(Stored data entries)
_ _ _ _ _

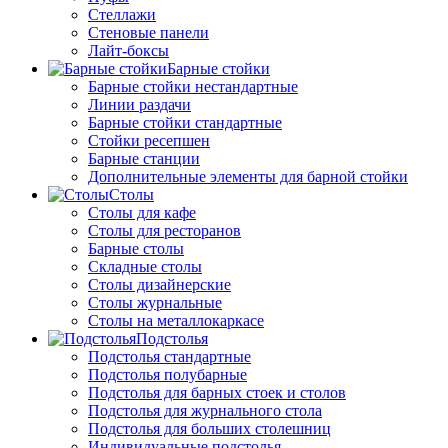
Стеллажи
Стеновые панели
Лайт-боксы
Барные стойки
Барные стойки нестандартные
Линии раздачи
Барные стойки стандартные
Стойки ресепшен
Барные станции
Дополнительные элементы для барной стойки
Столы
Столы для кафе
Столы для ресторанов
Барные столы
Складные столы
Столы дизайнерские
Столы журнальные
Столы на металлокаркасе
Подстолья
Подстолья стандартные
Подстолья полубарные
Подстолья для барных стоек и столов
Подстолья для журнального стола
Подстолья для больших столешниц
Индивидуальные подстолья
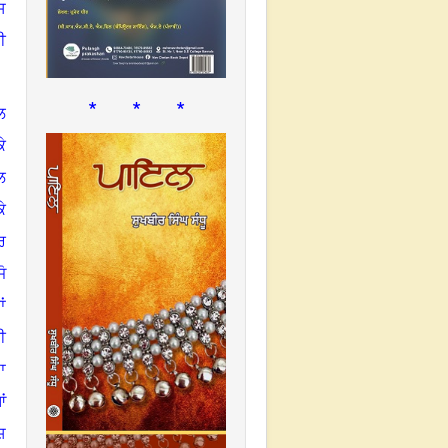
ਸ
ੀ
* * *
ਲ
ੇ
ਲ
ੇ
ਰ
ੋ
ਂ
ੀ
ਾ
ਂ
ਸ਼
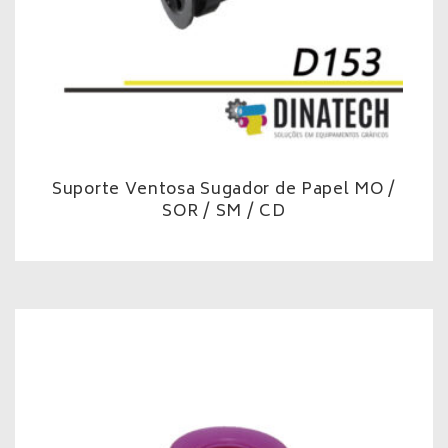
Suporte Ventosa Sugador de Papel MO /
SOR / SM / CD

_ _ _ _ _

Word for word, repeat the lines of data above, omitting every picture.

Стеллажи
Стеновые панели
Лайт-боксы
Барные стойки
Барные стойки нестандартные
Линии раздачи
Барные стойки стандартные
Стойки ресепшен
Барные станции
Дополнительные элементы для барной стойки
Столы
Столы для кафе
Столы для ресторанов
Барные столы
Складные столы
Столы дизайнерские
Столы журнальные
Столы на металлокаркасе
Подстолья
Подстолья стандартные
Подстолья полубарные
Подстолья для барных стоек и столов
Подстолья для журнального стола
Подстолья для больших столешниц
Индивидуальные подстолья
ਸ
ੀ
* * *
ਲ
ੇ
ਲ
ੇ
ਰ
ੋ
ਂ
ੀ
ਾ
ਂ
ਸ਼
Suporte Ventosa Sugador de Papel MO /
SOR / SM / CD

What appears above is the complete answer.